My boss' voice literally gives me gas
Am I the only one creeped out by the guy asleep behind our couch?
Seriously, in what other class can the final major discussion be what bar you're going to with your prof?
I got arrested for "public intoxication". Fuckers threw me out of the bar into public... i mean shit they have thirsty Thursdays. And I get thrown out for self serve Sundays plus a citation.
Saw a guy throw up on himself while walking, drinking, and singing all at the same time. Hope your night is going better than his :)
We broke into the space center. If i go to jail I wanted to tell you, you have a fantastic dick. Use it wisely.

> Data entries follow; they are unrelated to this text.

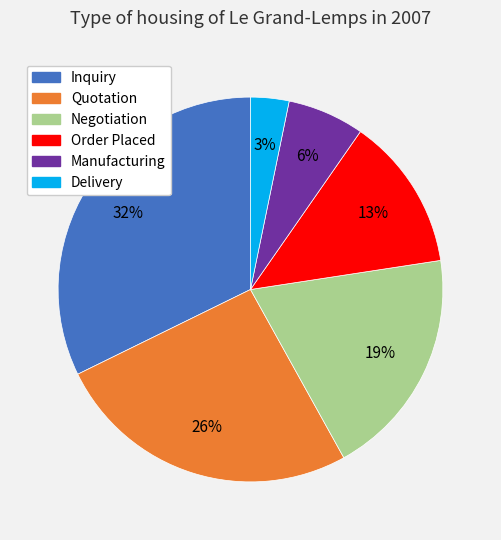

Which has a higher value, Negotiation or Order Placed?

Negotiation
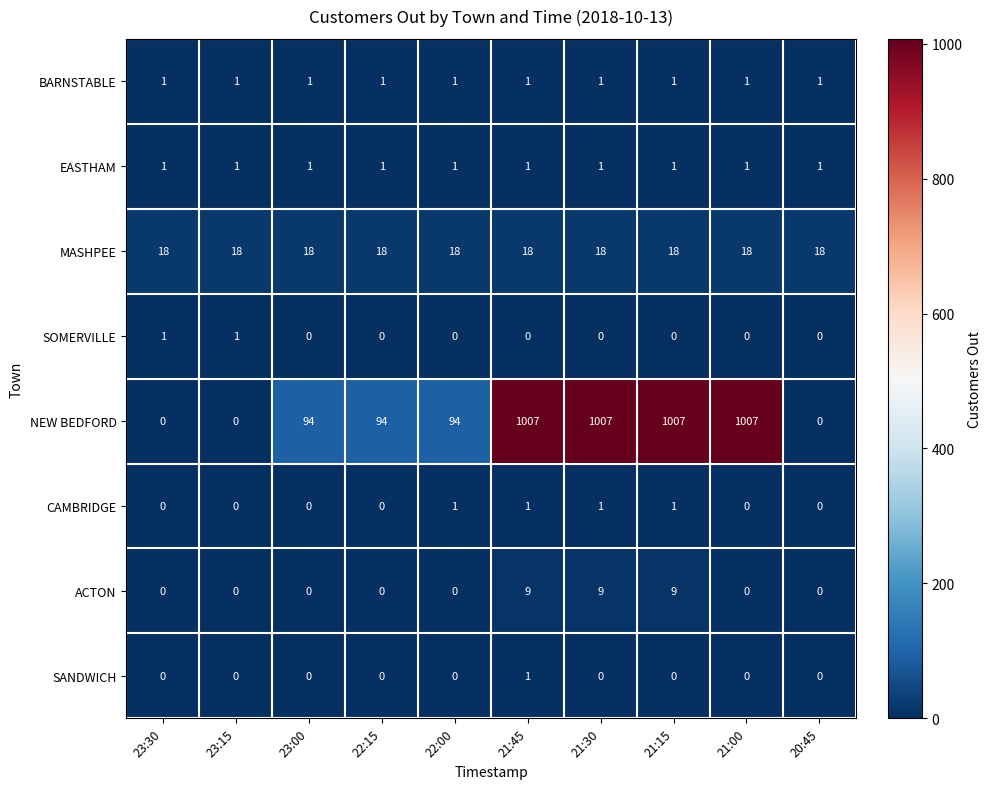

Which series has the largest total across all categories?

NEW BEDFORD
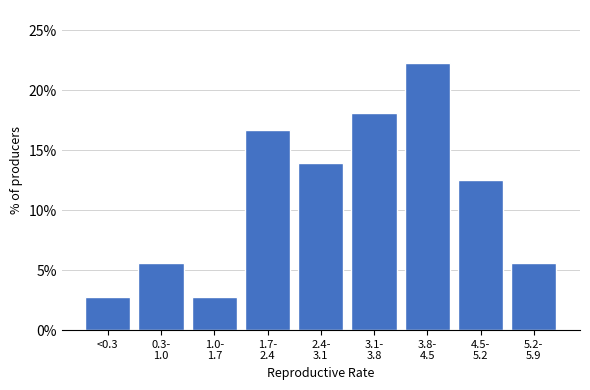

Reading left to right, extract all data points from this chart.

2.8	5.6	2.8	16.7	13.9	18.1	22.2	12.5	5.6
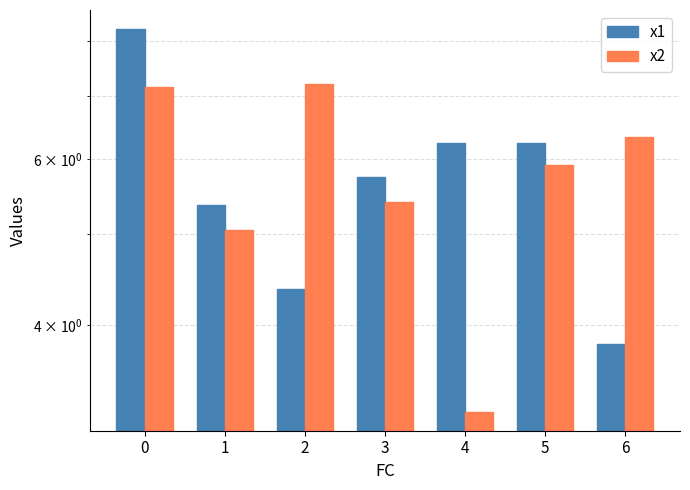

How many series are shown in this chart?

2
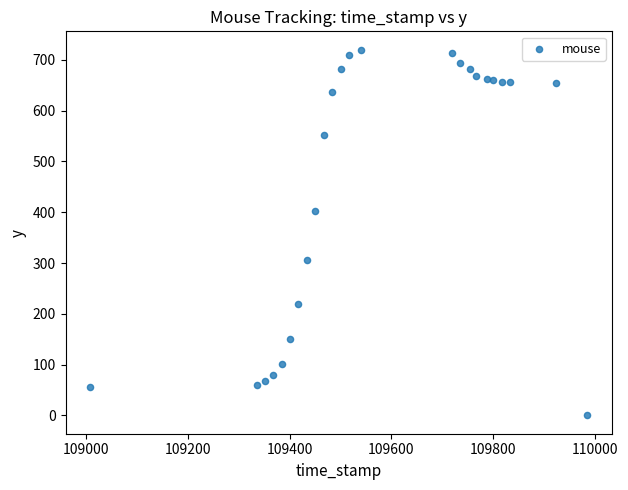

What is the range of Y values (max minus min)?

720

After it was shut down sean literally made out with four separate girls between the 100 feet to our house. It was a rampage.
If we laid all the dicks that's have been inside of us end to end it would be as tall as 4 story building. 40 feet of dicks.
The worst thing about him living around the corner is that who ever suggests the booty call is the one that walks over.
It's funny that when I fall down as an adult I'm so much happier no one saw than that I'm not seriously hurt.
I got "plug" during family Catch Phrase and struggled to not make a reference to butt plug so I skipped it
For breaking and entering. I think neighbor dan cared more about me puking in his backseat than the surprise of me waking up there
My TA is here with a sombrero and an entire bottle of Svedka. Skip jury duty.
I swear we were drugged last night
We had a 130$ tab bitch. We drugged ourselves.
It was some weird herd predator-evasion instinct. All 15 of us took off running in different directions, and the two cops just stood there, perplexed. They had no idea who to chase.